And if it was just the world that'd be great. But we moved to the church. We know that there are churches out there that teach, I believe not intentionally false but an error, lists of rules and do's and don'ts that sometimes can be supported by scripture and sometimes cannot be, that you must keep them or you are in danger of losing either your salvation or your connection with God or whatever they want to say.

But if you keep these rules, no matter what the state of your heart is, you are doing the right thing. We also see that there is teachings about how you can do things to merit, cause God to credit you merit to infuse grace. I don't know anybody here Roman Catholic. My dad's family, his side, he became a Protestant but they were all Roman Catholic and they had do's and don'ts that were scriptural in a sense, but they were all designed if they did them, that it earned the merit so that Christ or the church could infuse more grace to them.

* * *

### [WHAT IS NEEDED]
Write the next portion of the sermon excerpt on rule-keeping and earned merit, beginning immediately after its final sentence.

### [INFORMATION SUPPLIED]
* * *

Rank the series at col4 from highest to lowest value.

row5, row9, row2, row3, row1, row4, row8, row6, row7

* * *

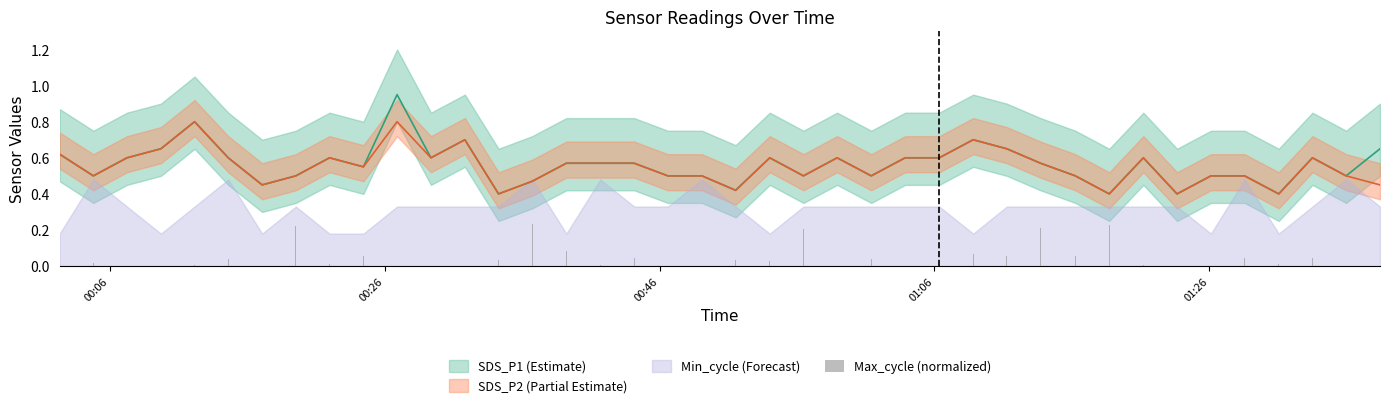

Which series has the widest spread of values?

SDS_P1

* * *

### [RESPONSE AREA]
It was a system where they said, if you do this, this and this, and we are in a time that's of a special importance to them, the Lenten season, they are told by the church that they are not to partake of meat on Friday. If they do, it is a sin and they must confess it and they must repent of that sin and follow what the church is commanding and if they do then God or the church Christ will infuse more mercy or grace to them. So we see that the church is not outside that realm of legalistic doctrine to work your way to salvation.

We also see the church is not out of the licentious side. There are churches that teach that all you need to do is believe that Jesus saves and you are fine. You can live your life any way you want as long as you assent, Doug mentioned it this morning, as long as you assent that Jesus saves from sin. In this case, they're wanting to be saved in their sin.

They are told that it is okay, that all you need to do is ask for forgiveness when you fall, and that is a truth. There is a tremendous amount of grace and we're going to touch on that verse from 1 John when he said, I write these things so that you may not sin, but if you do sin, there is an advocate, a mediator. It leads to that we will sin and need to ask for forgiveness, but we can't live a sinful lifestyle and expect that we are truly saved by the gospel of Jesus Christ. So reading Colossians 5 through 8 can lead us down to many errors if we do not read those verses in context. This is why I subtitled today's message.

The message was titled Mortification of Sin, but the subtitle is Sanctification by Grace. If you will hear the word of the Lord, I'd like to read to you Colossians 3, 1 through 5a. If then we have been raised with Christ, seek the things that are above where Christ is seated at the right hand of God.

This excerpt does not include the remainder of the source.